2. Discussion of the Related Art
In general, a transflective liquid crystal display (LCD) device can be switched from a transmissive mode using transmission of light to a reflective mode using reflection of light according to the user's selection. Since the transflective LCD device uses light from a backlight unit and ambient artificial or natural light, the transflective LCD device is not restricted by environmental light and has advantages, such as low power consumption and high brightness.
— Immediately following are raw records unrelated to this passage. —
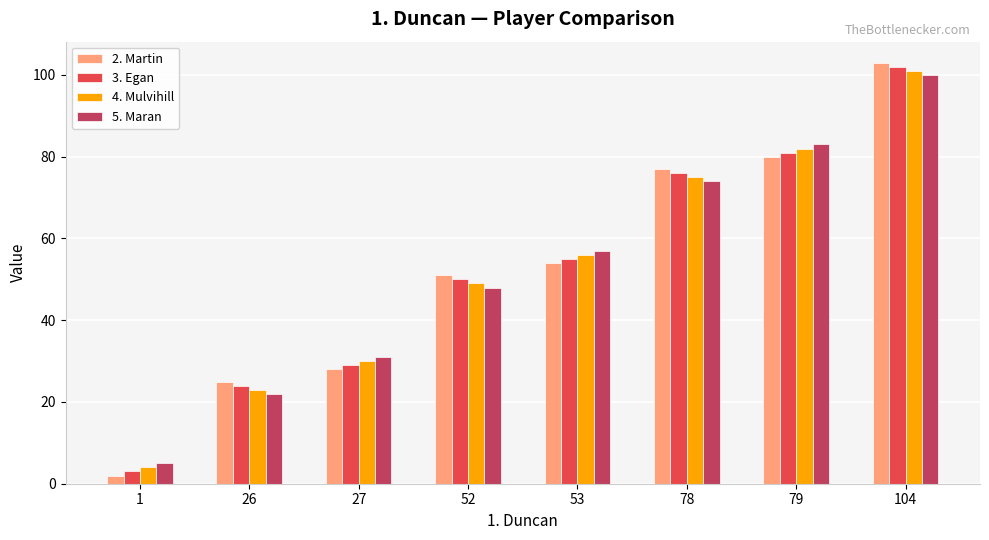

Which category has the highest value across all series?

104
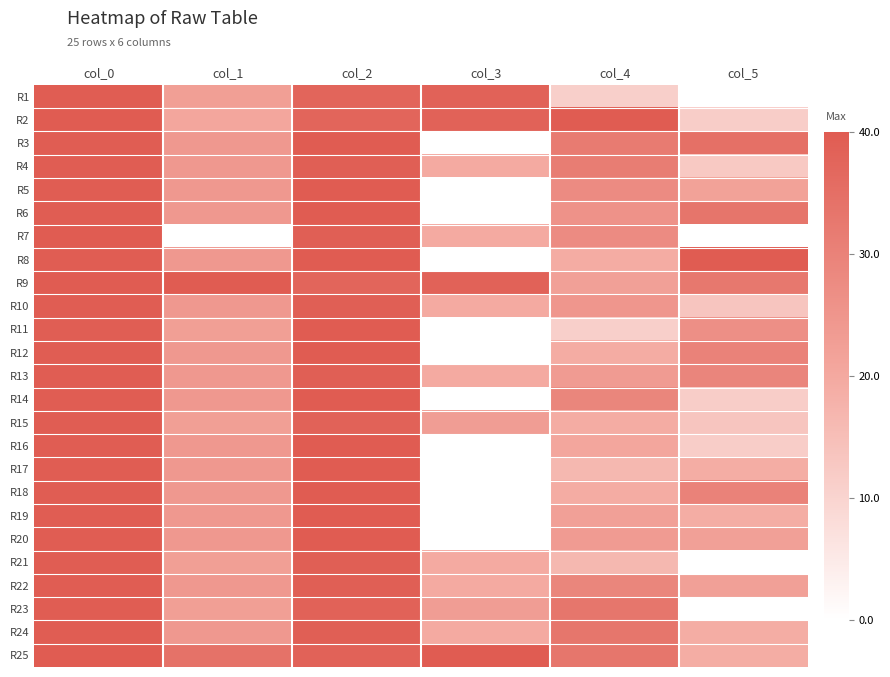

Reading left to right, transcribe all the data shown in this chart.

R1: col_0=1.0	col_1=0.6	col_2=0.9	col_3=1.0	col_4=0.3	col_5=0.0
R2: col_0=1.0	col_1=0.5	col_2=0.9	col_3=1.0	col_4=1.0	col_5=0.3
R3: col_0=1.0	col_1=0.6	col_2=1.0	col_3=0.0	col_4=0.8	col_5=0.9
R4: col_0=1.0	col_1=0.6	col_2=1.0	col_3=0.5	col_4=0.8	col_5=0.3
R5: col_0=1.0	col_1=0.6	col_2=1.0	col_3=0.0	col_4=0.7	col_5=0.5
R6: col_0=1.0	col_1=0.6	col_2=1.0	col_3=0.0	col_4=0.6	col_5=0.8
R7: col_0=1.0	col_1=0.0	col_2=1.0	col_3=0.5	col_4=0.7	col_5=0.0
R8: col_0=1.0	col_1=0.6	col_2=1.0	col_3=0.0	col_4=0.5	col_5=1.0
R9: col_0=1.0	col_1=1.0	col_2=0.9	col_3=1.0	col_4=0.6	col_5=0.8
R10: col_0=1.0	col_1=0.6	col_2=1.0	col_3=0.5	col_4=0.6	col_5=0.3
R11: col_0=1.0	col_1=0.6	col_2=1.0	col_3=0.0	col_4=0.3	col_5=0.7
R12: col_0=1.0	col_1=0.6	col_2=1.0	col_3=0.0	col_4=0.5	col_5=0.7
R13: col_0=1.0	col_1=0.6	col_2=1.0	col_3=0.5	col_4=0.6	col_5=0.7
R14: col_0=1.0	col_1=0.6	col_2=1.0	col_3=0.0	col_4=0.7	col_5=0.3
R15: col_0=1.0	col_1=0.6	col_2=1.0	col_3=0.6	col_4=0.5	col_5=0.3
R16: col_0=1.0	col_1=0.6	col_2=1.0	col_3=0.0	col_4=0.5	col_5=0.3
R17: col_0=1.0	col_1=0.6	col_2=1.0	col_3=0.0	col_4=0.4	col_5=0.5
R18: col_0=1.0	col_1=0.6	col_2=1.0	col_3=0.0	col_4=0.5	col_5=0.7
R19: col_0=1.0	col_1=0.6	col_2=1.0	col_3=0.0	col_4=0.6	col_5=0.5
R20: col_0=1.0	col_1=0.6	col_2=1.0	col_3=0.0	col_4=0.6	col_5=0.6
R21: col_0=1.0	col_1=0.6	col_2=1.0	col_3=0.5	col_4=0.4	col_5=0.0
R22: col_0=1.0	col_1=0.6	col_2=1.0	col_3=0.5	col_4=0.7	col_5=0.6
R23: col_0=1.0	col_1=0.6	col_2=1.0	col_3=0.6	col_4=0.8	col_5=0.0
R24: col_0=1.0	col_1=0.6	col_2=1.0	col_3=0.5	col_4=0.8	col_5=0.5
R25: col_0=1.0	col_1=0.9	col_2=1.0	col_3=1.0	col_4=0.8	col_5=0.5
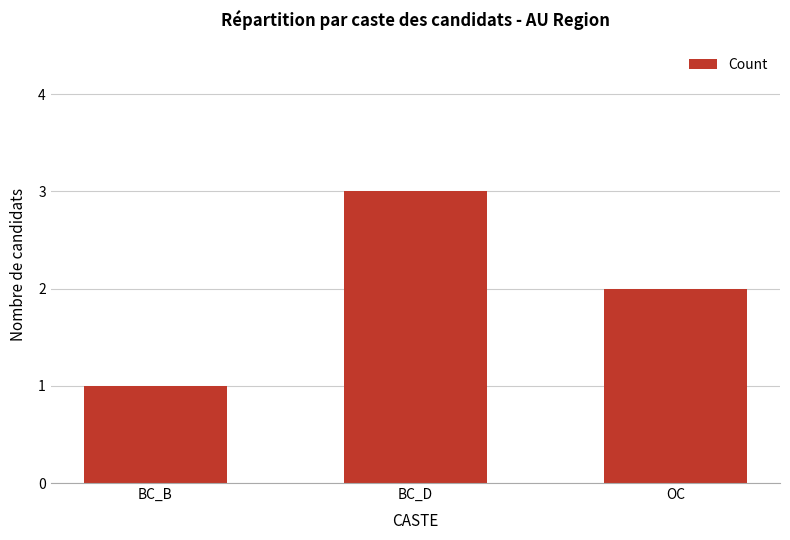

How many data points are less than 2?

1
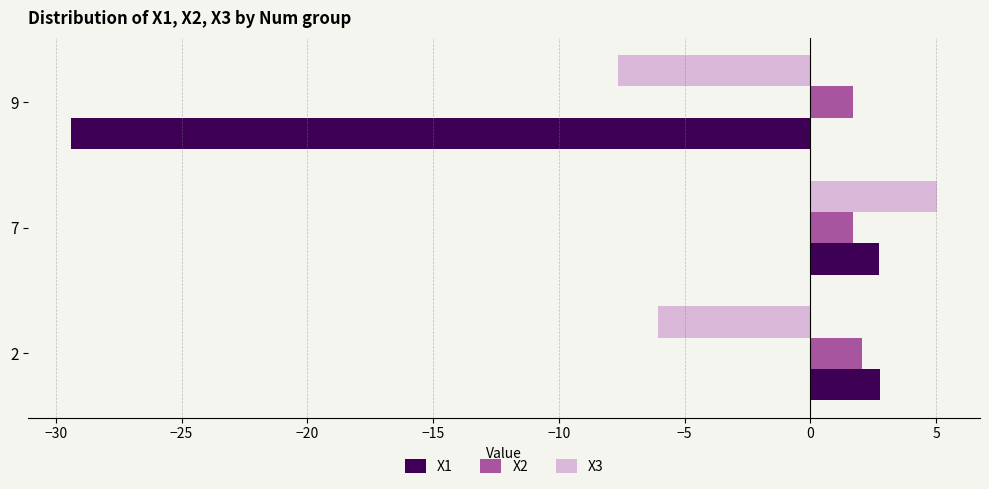

True or false: X2 has a value of 1.7 at 7.

True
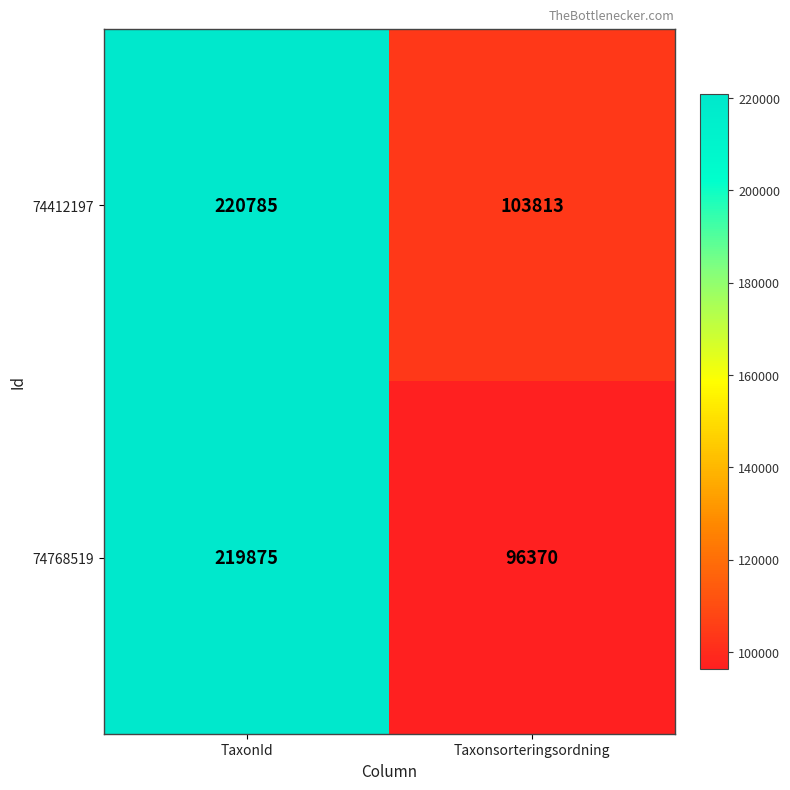

Reading left to right, transcribe all the data shown in this chart.

74412197: TaxonId=220785	Taxonsorteringsordning=103813
74768519: TaxonId=219875	Taxonsorteringsordning=96370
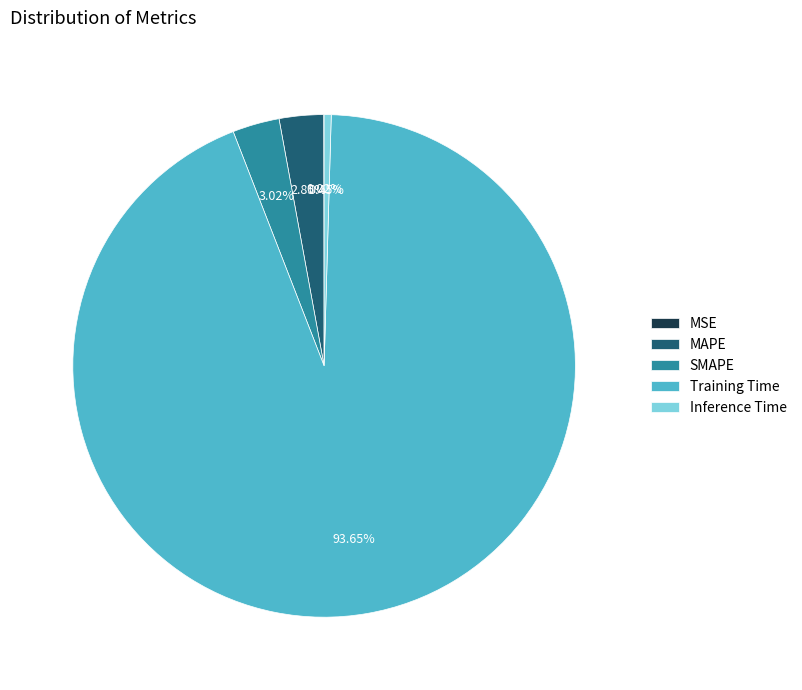

Do Training Time and Inference Time together represent more than half of the pie?

Yes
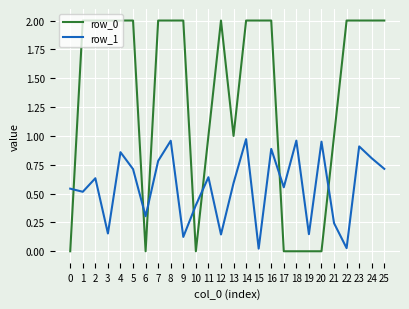

What is the total value across all series at 12?

2.1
FIG. 1 is an exploded perspective view of a transflective liquid crystal display device according to the related art. In FIG. 1, a transflective liquid crystal display (LCD) device 11 includes a first substrate 21 and a second substrate 15, and a liquid crystal layer 23 interposed therebetween. The first substrate 21 and the second substrate 15 are spaced apart from each other and include a plurality of pixel regions “P” having a transmissive portion “A” and a reflective portion “C.” A black matrix 16 and a color filter layer 17 including red, green and blue sub-color filters are formed on the second substrate 15. A common electrode 13 is formed on the black matrix 16 and the color filter layer 17.
A transparent pixel electrode 46 and a reflective electrode 40 are formed on the first substrate 21. The transparent pixel electrode 46 and the reflective electrode 40 correspond to the transmissive portion “A” and the reflective portion “C,” respectively. A gate line 25 formed on the first substrate 21 crosses a data line 27 to define the pixel region “P.” A thin film transistor (TFT) “T” of a switching element connected to the gate line 25 and the data line 27 is disposed in matrix.
The black matrix 16 corresponding to the gate line 25, the data line 27 and the TFT “T” is designed with an alignment margin. Alignment errors between the first substrate 21 and the second substrate 15 can be compensated within the alignment margin. Accordingly, the black matrix 16 is enlarged to accommodate the alignment margin.
FIG. 2 is a schematic cross-sectional view taken along a line “II-II” of FIG. 1 and FIG. 3 is a magnified cross-sectional view of a portion “E” of FIG. 2. In FIGS. 2 and 3, a thin film transistor (TFT) “T” including a gate electrode 8, an active layer 30, an ohmic contact layer 32, a source electrode 34 and a drain electrode 36 is formed on a first substrate 21. A first pixel region “P1” and a second pixel region “P2” both contain a transmissive portion “A” and a reflective portion “C.” A transparent pixel electrode 46 is formed to correspond to both the transmissive portion “A” and the reflective portion “C.” A reflective electrode 40 is formed in correspondence with the reflective portion “C.” A data line 27 is formed in a portion between the reflective portion “C” and the second pixel region “P2.” Although not shown in FIGS. 2 and 3, a gate line crosses the data line 27.
A color filter layer 17, including a red sub-color filter 17a, green sub-color filters 17b and a blue sub-color filter 17c, is formed in the pixel regions “P1 ” and “P2” on a second substrate 15 facing the first substrate 21. A black matrix 16 is formed to correspond to the data line 27. When a space between the adjacent reflective electrodes 40 over the data line 27 has a first distance “a” and a portion of the reflective electrodes 40 overlapping the data line 17 have a second distance “b,” the black matrix 16 has a width “a+2b.”
A uniform electric field is not sufficiently applied to a liquid crystal layer corresponding to the space between the adjacent reflective electrodes 40. Accordingly, the liquid crystal layer 23 (of FIG. 2) corresponding to the space between the adjacent reflective electrodes 40 has a light leakage even when a voltage corresponding to a black image is applied to the transparent pixel electrode 46 (of FIG. 2) in a normally white mode LCD device. Thus, the liquid crystal layer 23 (of FIG. 2) corresponding to the space between the adjacent reflective electrodes 40 would be shielded by the black matrix 16. Moreover, since the first substrate 21 and second substrate 15 can have an alignment error therebetween, the black matrix is designed to have the portion having the second distance “b” corresponding to the alignment margin. Accordingly, the black matrix 16 is enlarged and an effective area of the reflective portion “C” is reduced, thereby degrading aperture ratio and brightness.